Rogério Proença, sociólogo e crítico de urbanismo, revela que a subversão simbólica e de uso do espaço são mais que insatisfações ou rejeições de modelos, mas pode ser entendida como meio de se contrapor ao esperado, dado como certo, ou como manifestações de propriações do espaço urbano. A convivência é marcada por assimetrias e diversas possibilidades de usos, que demarcam e territorializam relações de poder. Para o autor, a transição do privado para o público – o bairro – seria um tipo de fronteira em que são inscritos os prolongamentos das relações sociais, e que demarcam a interdependência de significados. (LEITE, 2006).
Porém, sem infra-estrutura adequada, ou qualquer sentido de urbanidade e cidadania esses conjuntos logo se transformaram em um dos maiores problemas sociais das grandes cidades nos dias atuais (pobreza, especulação imobiliária, violência, guetos etc.). A periferia significa, nesse sentido, não apenas áreas fisicamente distantes do centro, mas o espaço da segregação da reprodução social da classe trabalhadora. (SANTOS, 2007).
Visto que os grandes conjuntos habitacionais situados na periferia são uma das principais marcas da arquitetura brasileira da segunda metade do século XX, fica evidente, em todos os níveis da dimensão pública das grandes cidades brasileiras da atualidade, o equivalente colapso social e ambiental dessas mega-aglomerações humanas.

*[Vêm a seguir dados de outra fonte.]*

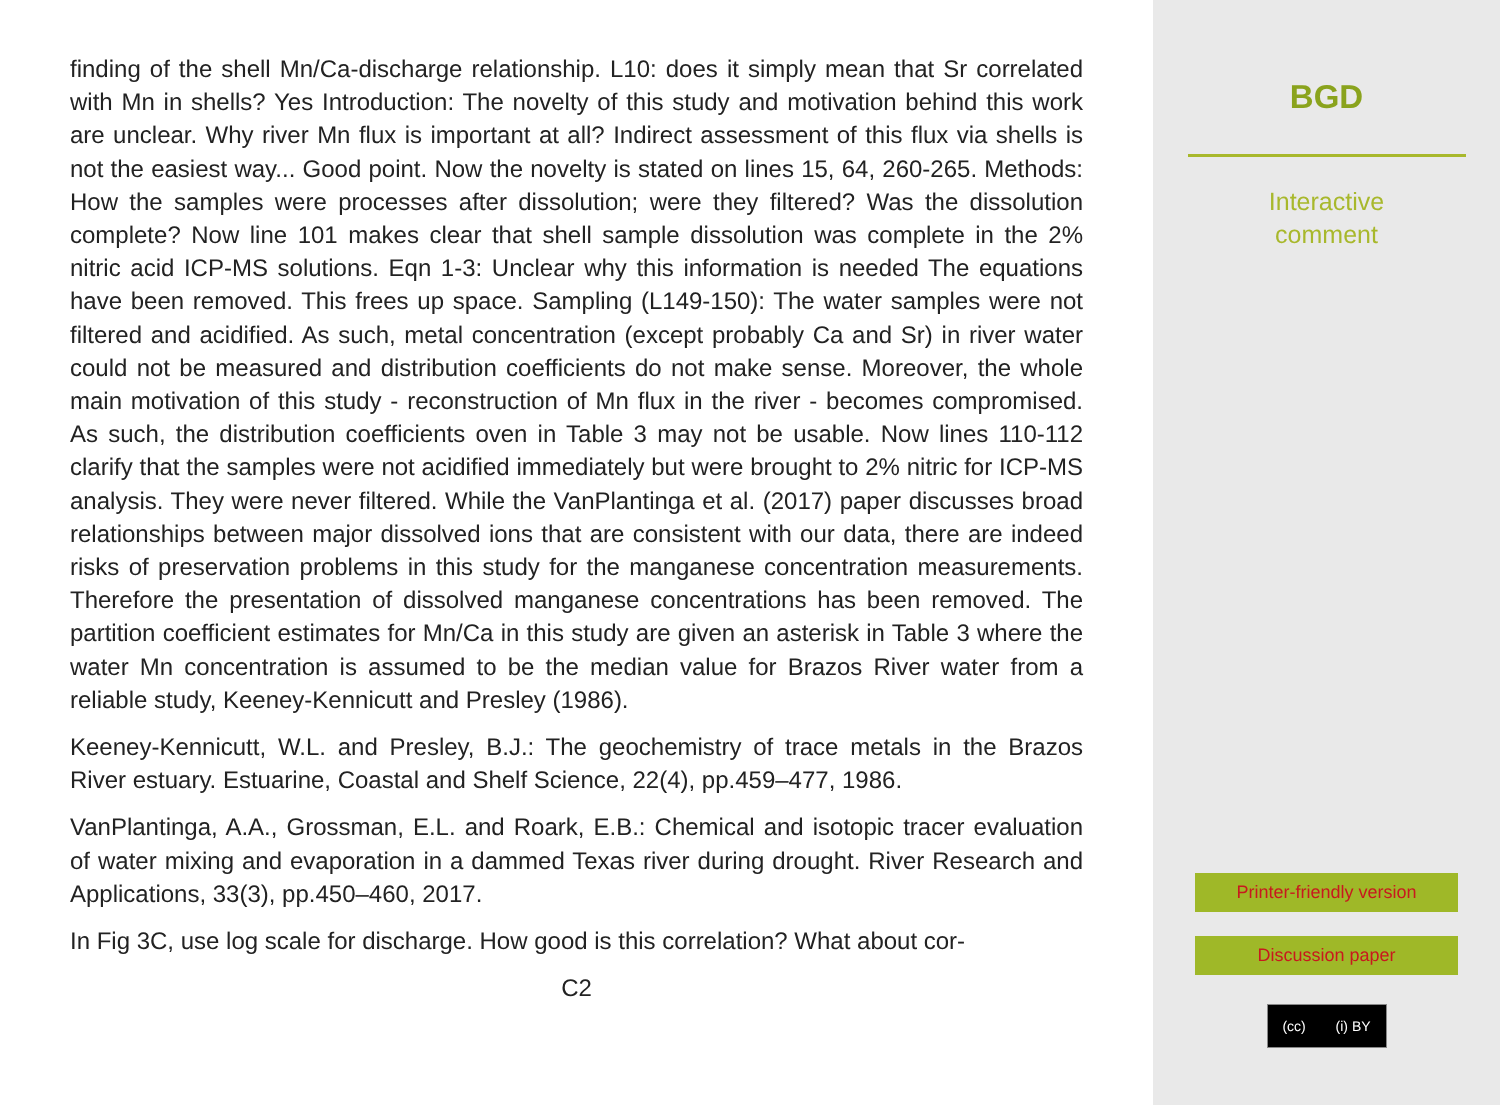finding of the shell Mn/Ca-discharge relationship. L10: does it simply mean that Sr correlated with Mn in shells? Yes Introduction: The novelty of this study and motivation behind this work are unclear. Why river Mn flux is important at all? Indirect assessment of this flux via shells is not the easiest way... Good point. Now the novelty is stated on lines 15, 64, 260-265. Methods: How the samples were processes after dissolution; were they filtered? Was the dissolution complete? Now line 101 makes clear that shell sample dissolution was complete in the 2% nitric acid ICP-MS solutions. Eqn 1-3: Unclear why this information is needed The equations have been removed. This frees up space. Sampling (L149-150): The water samples were not filtered and acidified. As such, metal concentration (except probably Ca and Sr) in river water could not be measured and distribution coefficients do not make sense. Moreover, the whole main motivation of this study - reconstruction of Mn flux in the river - becomes compromised. As such, the distribution coefficients oven in Table 3 may not be usable. Now lines 110-112 clarify that the samples were not acidified immediately but were brought to 2% nitric for ICP-MS analysis. They were never filtered. While the VanPlantinga et al. (2017) paper discusses broad relationships between major dissolved ions that are consistent with our data, there are indeed risks of preservation problems in this study for the manganese concentration measurements. Therefore the presentation of dissolved manganese concentrations has been removed. The partition coefficient estimates for Mn/Ca in this study are given an asterisk in Table 3 where the water Mn concentration is assumed to be the median value for Brazos River water from a reliable study, Keeney-Kennicutt and Presley (1986).
Keeney-Kennicutt, W.L. and Presley, B.J.: The geochemistry of trace metals in the Brazos River estuary. Estuarine, Coastal and Shelf Science, 22(4), pp.459–477, 1986.
VanPlantinga, A.A., Grossman, E.L. and Roark, E.B.: Chemical and isotopic tracer evaluation of water mixing and evaporation in a dammed Texas river during drought. River Research and Applications, 33(3), pp.450–460, 2017.
In Fig 3C, use log scale for discharge. How good is this correlation? What about cor-
C2
BGD
Interactive
comment
Printer-friendly version
Discussion paper
(cc) (i) BY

“Se o habitat contribui para fazer o hábito, o hábito contribui para fazer o habitat através dos costumes sociais mais ou menos adequados que ele estimula a fazer”.3 (Bourdieu, 1997)

No intricado caos da metrópole informacional atual, o corpo perde sua escala, sua identidade, suas fronteiras são cada vez mais absorvidas pelo espaço, misturadas à malha de interesses do capital e relações interpessoais e impessoais. O espaço público abriga cada vez mais realidades diferentes, simuladas, cenários repetitivos, confundindo o real e a “hiperrealidade” 4. Muitas conseqüências emanam desta desordem pós-metropolitana, como a negação do espaço público, pela retomada, novamente, de projetos que buscam uma sociedade perfeita, utópica e nostálgica – os
condomínios fechados, museus e shopping centers – além da obsessão pela vigilância
desses espaços, criando enclaves, cultivando a produção de memórias coletivas higienizadas e não conflituosas e intensificando a segregação sócio-espacial.
De acordo com o geógrafo e urbanista Jordi Borja, o grande desafio atual dos grandes centros urbanos é responder à dialética entre centralidade e mobilidade, não permitindo a urbanização sem cidade, que parece regra quando se trata de habitação social no Brasil. (BORJA, 2001).

1. RECAMÁN. Luiz. Forma sem utopia. Disponível em WWW.la2.com.br
2. BOURDIEU, Pierre. A miséria do Mundo. 1997, pp. 160.
3. BOURDIEU, Pierre. A miséria do Mundo. 1997, pp. 165.
4. SOJA, Edward W. Postmetropolitan Psychasthenia: A Spatioanalysis. In: Urban Politics Now. Ed. NAi Publishers. 2007. PP. 79

Maria Julia do Amaral Mazetto é formada em Arquitetura e Urbanismo pela Universidade Estadual de Campinas.